Despite being warned that a job at Underground Publishing was in no way suitable for her, Zoe couldn’t have expected to find herself in a world of the supernatural, hidden in plain sight amongst the regular humans in the city. Underground Publishing are writing a travel book for the ‘coterie’, supernatural beings of all types who come to the city to live or visit. This is where The Shambling Guide really shines. Lafferty writes a cast of fascinating and diverse supernatural characters. Not just the usual zombies and vampires, but also an incubus, sprites of different varieties and zoetists, who are the only human types of coterie; capable of creating living constructs out of inanimate matter. For zoetists, think Frankenstein’s Monster for a start, but also golems and much more interesting entities as the story progresses.

Interestingly, zombies in Lafferty’s universe are not just mindless, shambling brain munchers. They can be functioning members of coterie society, providing they have a steady supply of human brains. Indeed, the coterie are not secret to all. Some sympathetic organisations, such as blood banks and mortuaries provide for the coterie and help to keep the balance between them and the human population. Where the balance tips, Public Works are on hand to act as police between the two populations, stomping down a zombie attack on a human, or an unruly fire sprite as necessary.

This is an extremely rich supernatural world and it’s fantastic to follow Zoe’s explorations in to it. She discovers how the coterie hide in plain sight, how such a diverse society functions and how they might like to spend their time upon visiting the big city. It all plays out in the first two thirds of the book like the early episodes of the first season of a TV show, making this a great page turner that develops as a series of strange happenings cause disruption to the coterie world.

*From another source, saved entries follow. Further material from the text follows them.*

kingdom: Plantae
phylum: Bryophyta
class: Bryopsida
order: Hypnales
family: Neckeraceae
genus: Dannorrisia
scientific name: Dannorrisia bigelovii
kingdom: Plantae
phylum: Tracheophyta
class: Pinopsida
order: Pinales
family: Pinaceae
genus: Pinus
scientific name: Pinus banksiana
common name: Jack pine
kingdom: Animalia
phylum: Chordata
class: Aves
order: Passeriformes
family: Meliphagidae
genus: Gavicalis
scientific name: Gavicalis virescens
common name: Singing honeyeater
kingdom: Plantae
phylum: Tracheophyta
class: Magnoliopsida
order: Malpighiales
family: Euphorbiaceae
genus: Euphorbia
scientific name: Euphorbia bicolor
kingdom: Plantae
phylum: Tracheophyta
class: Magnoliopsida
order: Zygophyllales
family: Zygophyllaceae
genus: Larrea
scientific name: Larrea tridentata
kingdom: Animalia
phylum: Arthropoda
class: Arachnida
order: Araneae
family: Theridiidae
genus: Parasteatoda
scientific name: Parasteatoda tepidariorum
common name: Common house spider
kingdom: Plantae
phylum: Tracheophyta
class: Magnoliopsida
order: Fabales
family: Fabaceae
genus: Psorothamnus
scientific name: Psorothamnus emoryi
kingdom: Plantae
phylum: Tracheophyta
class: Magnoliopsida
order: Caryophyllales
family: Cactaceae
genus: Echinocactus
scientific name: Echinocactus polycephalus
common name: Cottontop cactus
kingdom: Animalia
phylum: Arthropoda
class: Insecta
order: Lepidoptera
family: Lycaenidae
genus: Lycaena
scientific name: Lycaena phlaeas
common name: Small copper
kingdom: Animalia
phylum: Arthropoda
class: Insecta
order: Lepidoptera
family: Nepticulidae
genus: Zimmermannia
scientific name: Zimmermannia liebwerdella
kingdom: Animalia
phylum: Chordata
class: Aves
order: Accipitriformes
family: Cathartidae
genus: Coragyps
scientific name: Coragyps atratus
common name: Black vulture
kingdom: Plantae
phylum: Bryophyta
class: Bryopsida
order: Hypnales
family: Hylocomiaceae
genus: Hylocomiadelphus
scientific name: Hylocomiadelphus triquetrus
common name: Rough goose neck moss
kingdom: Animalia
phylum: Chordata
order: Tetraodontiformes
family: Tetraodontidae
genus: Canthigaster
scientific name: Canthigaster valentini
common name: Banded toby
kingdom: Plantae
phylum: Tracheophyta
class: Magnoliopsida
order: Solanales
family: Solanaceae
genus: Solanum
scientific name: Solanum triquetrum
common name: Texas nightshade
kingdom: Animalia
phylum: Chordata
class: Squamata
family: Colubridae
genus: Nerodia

Sadly, the quality drops a little in the final third of the book. The pace ramps up too quickly as a big action sequence plays out. It’s such an escalation from the early pace that it almost feels like skipping from the early episodes of a new TV show to the final episode of the final season. The description of the action becomes a little confused and hard to follow and turns what could have been a big climax in to a bit of a muddle.

This slight disappointment shouldn’t detract from an excellent first entry into this interesting new universe. Many readers will be keen to get their hands on the follow up, Ghost Train to New Orleans, due sometime in 2014.